Barang Pangan Dibatasi Pemakaian Gula, Garam, serta Lemak! Produsen Mamin Teriak

JAKARTA – Gabungan Produsen Makanan lalu Minuman (GAPMMI) mengajukan permohonan pemerintah mengkaji ulang Peraturan pemerintahan (PP) Nomor 28 Tahun 2024 terkait Pelaksanaan Undang-Undang (UU) Nomor 17 Tahun 2023 tentang Kesehatan, yang salah satu tujuannya adalah untuk mengempiskan hitungan Penyakit Tidak Menular (PTM) di tempat masyarakat.

Terkait peraturan ini, pebisnis makanan dan juga minuman (mamin) pada dasarnya menggalang tujuan untuk menciptakan warga Indonesia lebih tinggi sehat dengan menghurangi penyakit tiada menular tersebut.

Namun, GAPMMI memandang bahwa Peraturan eksekutif yang disebutkan seolah membebankan seluruh permasalahan Penyakit Tidak Menular (PTM) untuk produsen pangan olahan semata. Padahal, faktor risiko PTM disebabkan oleh sejumlah faktor yang dimaksud meliputi gaya hidup, kurangnya aktivitas fisik, kurangnya asupan cairan ke pada tubuh, pengelolaan stres juga pola konsumsi makanan serta minuman sehari-hari yang tersebut tidak ada seimbang.

Kondisi gangguan kebugaran tidak ada berasal dari kekurangan atau kelebihan mengonsumsi jenis pangan tertentu sehingga tidak hanya saja berasal dari konsumsi pangan olahan saja.
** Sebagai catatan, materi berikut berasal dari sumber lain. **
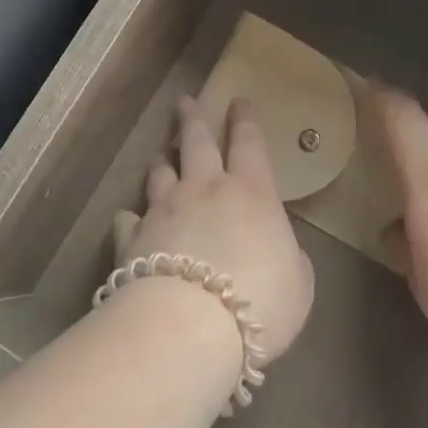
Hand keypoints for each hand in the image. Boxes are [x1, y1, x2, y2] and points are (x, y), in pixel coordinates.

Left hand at [112, 97, 314, 364]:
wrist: (188, 326)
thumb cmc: (260, 300)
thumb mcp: (299, 282)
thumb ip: (288, 256)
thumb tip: (276, 250)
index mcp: (251, 192)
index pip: (248, 142)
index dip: (244, 119)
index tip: (238, 100)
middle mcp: (204, 189)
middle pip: (196, 142)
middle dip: (193, 118)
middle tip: (185, 102)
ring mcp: (164, 211)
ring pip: (159, 174)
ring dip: (162, 163)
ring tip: (161, 157)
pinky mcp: (132, 239)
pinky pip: (129, 219)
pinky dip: (131, 216)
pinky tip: (129, 217)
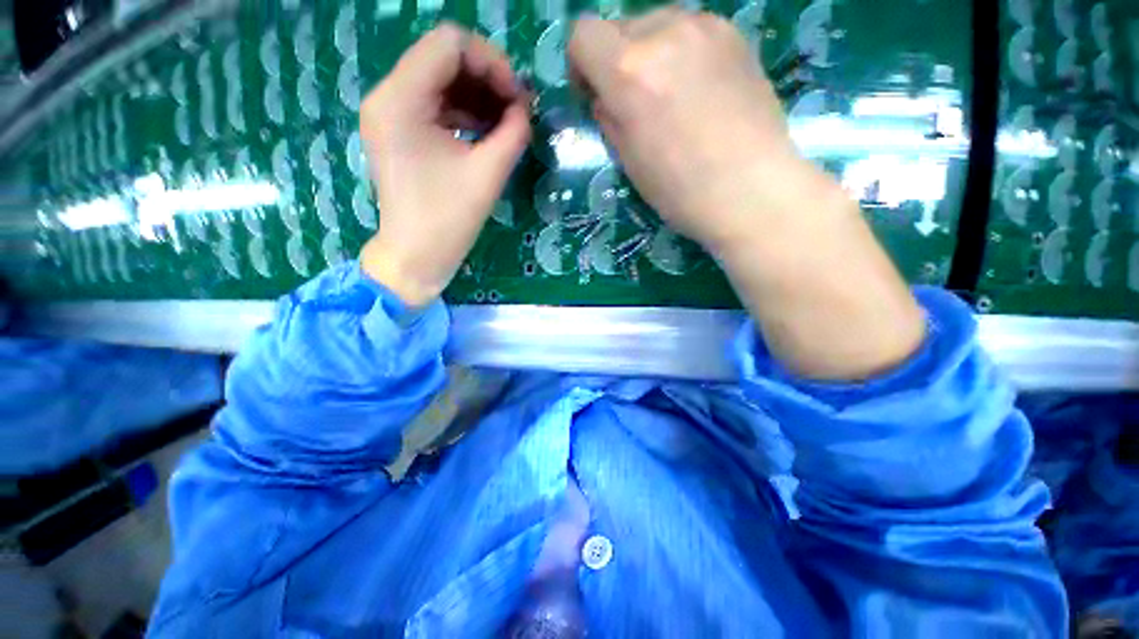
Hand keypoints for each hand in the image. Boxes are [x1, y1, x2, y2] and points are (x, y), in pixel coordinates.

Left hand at [359, 24, 530, 306]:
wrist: (416, 256)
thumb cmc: (449, 220)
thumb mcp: (488, 174)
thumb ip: (513, 132)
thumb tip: (525, 108)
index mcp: (400, 99)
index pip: (450, 44)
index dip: (492, 63)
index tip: (517, 98)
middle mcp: (387, 95)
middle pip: (444, 57)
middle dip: (487, 79)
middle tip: (516, 112)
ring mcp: (389, 113)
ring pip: (440, 79)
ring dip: (477, 96)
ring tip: (506, 125)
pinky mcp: (397, 131)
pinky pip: (434, 104)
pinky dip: (463, 112)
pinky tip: (485, 133)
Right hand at [570, 10, 925, 380]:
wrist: (762, 201)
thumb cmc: (686, 197)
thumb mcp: (630, 165)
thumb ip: (610, 116)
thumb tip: (603, 92)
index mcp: (635, 74)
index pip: (584, 36)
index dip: (585, 66)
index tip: (597, 97)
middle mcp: (670, 37)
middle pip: (622, 31)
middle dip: (621, 68)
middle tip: (637, 114)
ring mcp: (711, 33)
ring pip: (659, 31)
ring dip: (654, 66)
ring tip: (674, 114)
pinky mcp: (740, 42)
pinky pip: (692, 39)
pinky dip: (685, 64)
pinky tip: (703, 104)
Kajian IPB tahun 2019 juga menemukan bahwa produk-produk pangan olahan belaka menyumbang sebagian kecil dari konsumsi gula, garam, serta lemak masyarakat. Konsumsi rakyat terhadap gula, garam juga lemak didominasi oleh Pangan Non-Olahan seperti kuliner juga makanan sehari-hari yang dimaksud dimasak di tempat rumah tangga sebesar 70%, sementara Pangan Olahan semata-mata sebesar 30%.

Sehingga, “Menentukan batas maksimal gula, garam, lemak pada item pangan olahan saja, tentu tak akan efektif menurunkan hitungan penyakit tidak ada menular, dikarenakan konsumsi gula, garam, lemak masyarakat, semata-mata sebagian kecil yang mana dikontribusikan oleh item pangan olahan,” jelas Ketua Umum GAPMMI, Adhi Lukman.

Lebih lanjut Adhi menjelaskan, bahwa penentuan satu batas maksimum gula, garam, dan juga lemak untuk berbagai kategori produk-produk makanan juga minuman, akan sangat sulit diterapkan mengingat setiap produk-produk miliki karakteristik tertentu yang tersebut sangat bervariasi.

Gula, garam lalu lemak mempunyai fungsi teknologi juga formulasi pangan dimana produsen pangan olahan menggunakan gula, garam, kemudian lemak di produknya untuk berbagai tujuan serta alasan, termasuk rasa, tekstur, juga pengawetan.

Pembatasan komposisi gula, garam dan juga lemak tentu akan mempengaruhi fungsi teknologi kemudian formulasi pangan olahan. PP Bidang Kesehatan ini di salah satu karena membatasi dan/atau melarang penggunakan zat/bahan yang mana berisiko mengakibatkan penyakit tidak ada menular. Dimana pada hal ini gula, garam juga lemak termasuk ke di material yang berisiko menyebabkan penyakit bukan menular.